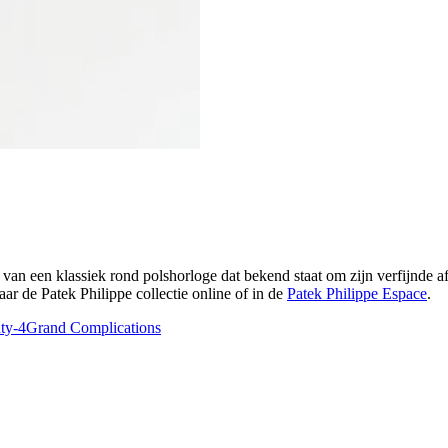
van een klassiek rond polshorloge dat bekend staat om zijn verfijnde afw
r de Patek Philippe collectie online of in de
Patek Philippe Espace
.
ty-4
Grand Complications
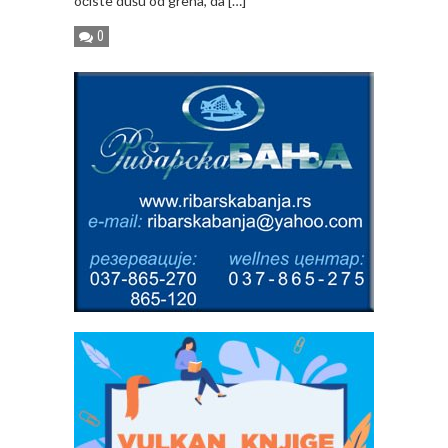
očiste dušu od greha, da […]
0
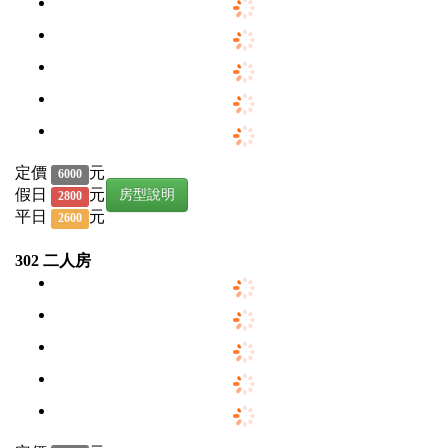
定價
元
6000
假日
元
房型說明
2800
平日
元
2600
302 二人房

### Problem details
Every line from the one with "r de Patek Philippe collectie online of in de" through the last line of the data must be copied exactly. Leave the pictures out.

### Response box
r de Patek Philippe collectie online of in de
Patek Philippe Espace
.
ty-4
Grand Complications
očiste dušu od greha, da […]
0
定價
元
6000
假日
元
房型說明
2800
平日
元
2600
302 二人房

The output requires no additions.